Saturday, February 12, 2005

Another Taser death

Back to the Taser story. On the heels of a cardiac arrest in a 14 year old hit with a Taser (the boy is recovering) comes news of a death of a male "in his forties" after a Taser was used "to subdue him," also in Chicago. The local NBC station said police are conducting an "in-custody death investigation" (NBC5/WMAQ via Officer.com) and the police chief is putting a hold on a new order for 100 additional Tasers. On the same day the legal guardian of the 14 year old (The Department of Children and Family Services' guardianship administrator) filed a lawsuit on the boy's behalf in Cook country court (AP via TeamAmberAlert). Taser's stock price slumped.

Meanwhile, Taser International, Inc. has issued a press-release contesting a CBS News report that an Air Force study found repeated shocks from a Taser led to evidence of cardiac damage in pigs. The scientific dispute, judging from the Taser press release, relates to two scientific issues: (1) whether the blood chemistry findings in pigs subjected to repeated Taser applications (reportedly 18 applications in 3 minutes done twice, separated by an hour) are relevant to actual use; and, (2) nor are the blood chemistry findings (elevated Troponin I) relevant nor were they statistically significant, in any case.

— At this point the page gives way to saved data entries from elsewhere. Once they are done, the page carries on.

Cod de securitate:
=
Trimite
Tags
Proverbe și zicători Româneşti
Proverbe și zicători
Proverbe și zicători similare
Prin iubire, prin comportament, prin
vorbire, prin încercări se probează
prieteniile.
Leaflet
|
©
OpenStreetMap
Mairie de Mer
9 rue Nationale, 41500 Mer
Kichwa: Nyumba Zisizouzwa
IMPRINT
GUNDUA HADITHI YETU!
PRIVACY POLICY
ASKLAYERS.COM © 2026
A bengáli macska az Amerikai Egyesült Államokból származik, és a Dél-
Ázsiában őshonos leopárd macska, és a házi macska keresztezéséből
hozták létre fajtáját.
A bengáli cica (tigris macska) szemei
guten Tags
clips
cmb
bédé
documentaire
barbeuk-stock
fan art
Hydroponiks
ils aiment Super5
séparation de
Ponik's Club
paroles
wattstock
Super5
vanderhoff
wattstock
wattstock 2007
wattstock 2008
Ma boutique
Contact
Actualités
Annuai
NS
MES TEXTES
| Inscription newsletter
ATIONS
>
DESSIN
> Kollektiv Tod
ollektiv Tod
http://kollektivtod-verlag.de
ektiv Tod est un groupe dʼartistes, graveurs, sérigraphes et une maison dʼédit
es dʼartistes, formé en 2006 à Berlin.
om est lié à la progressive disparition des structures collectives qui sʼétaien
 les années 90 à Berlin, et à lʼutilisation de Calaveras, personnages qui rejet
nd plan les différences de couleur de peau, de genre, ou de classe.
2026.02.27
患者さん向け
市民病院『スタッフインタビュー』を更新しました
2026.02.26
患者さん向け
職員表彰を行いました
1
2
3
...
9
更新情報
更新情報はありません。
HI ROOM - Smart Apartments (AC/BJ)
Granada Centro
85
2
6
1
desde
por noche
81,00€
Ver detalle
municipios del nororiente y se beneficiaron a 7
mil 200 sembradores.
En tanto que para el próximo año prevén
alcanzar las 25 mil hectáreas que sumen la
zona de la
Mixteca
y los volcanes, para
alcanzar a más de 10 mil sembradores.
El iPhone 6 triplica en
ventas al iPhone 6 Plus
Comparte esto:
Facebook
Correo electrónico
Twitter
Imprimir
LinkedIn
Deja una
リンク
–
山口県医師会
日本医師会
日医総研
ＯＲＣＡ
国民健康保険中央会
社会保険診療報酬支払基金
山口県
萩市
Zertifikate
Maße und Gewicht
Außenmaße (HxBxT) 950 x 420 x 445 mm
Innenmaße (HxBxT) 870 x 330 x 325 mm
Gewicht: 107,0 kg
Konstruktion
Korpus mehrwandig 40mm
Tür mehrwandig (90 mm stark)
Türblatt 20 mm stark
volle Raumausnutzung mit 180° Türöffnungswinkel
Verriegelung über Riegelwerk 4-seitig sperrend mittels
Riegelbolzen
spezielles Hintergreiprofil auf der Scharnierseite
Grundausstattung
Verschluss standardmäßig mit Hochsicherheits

The statistical significance objection is easily disposed of. Lack of statistical significance does not mean what the press release implies. A finding that a result is "not statistically significant" merely means you do not reject the null hypothesis (no elevated Troponin levels), not that you accept the null hypothesis, which is what Taser and its experts imply. The lack of statistical significance can easily be a consequence of a small sample size. Without seeing the actual numbers it is hard to judge. A common mistake, but a mistake nonetheless.

The objections are also difficult to assess without seeing the actual paper, presented orally at a "Non-Lethal Technology and Academic Research (NTAR) symposium" in November, 2004. (I'd like to see more of these. I have been subjected to enough lethal academic research symposia.) While I am thus not sure what to think about elevated Troponin levels in repeatedly shocked pigs in an Air Force experiment, I surely do know what to think about the mounting evidence of sudden death in human beings after being Tasered once.

I can't wait to see a press release saying the deaths are "not statistically significant" nor evidence of genuine damage.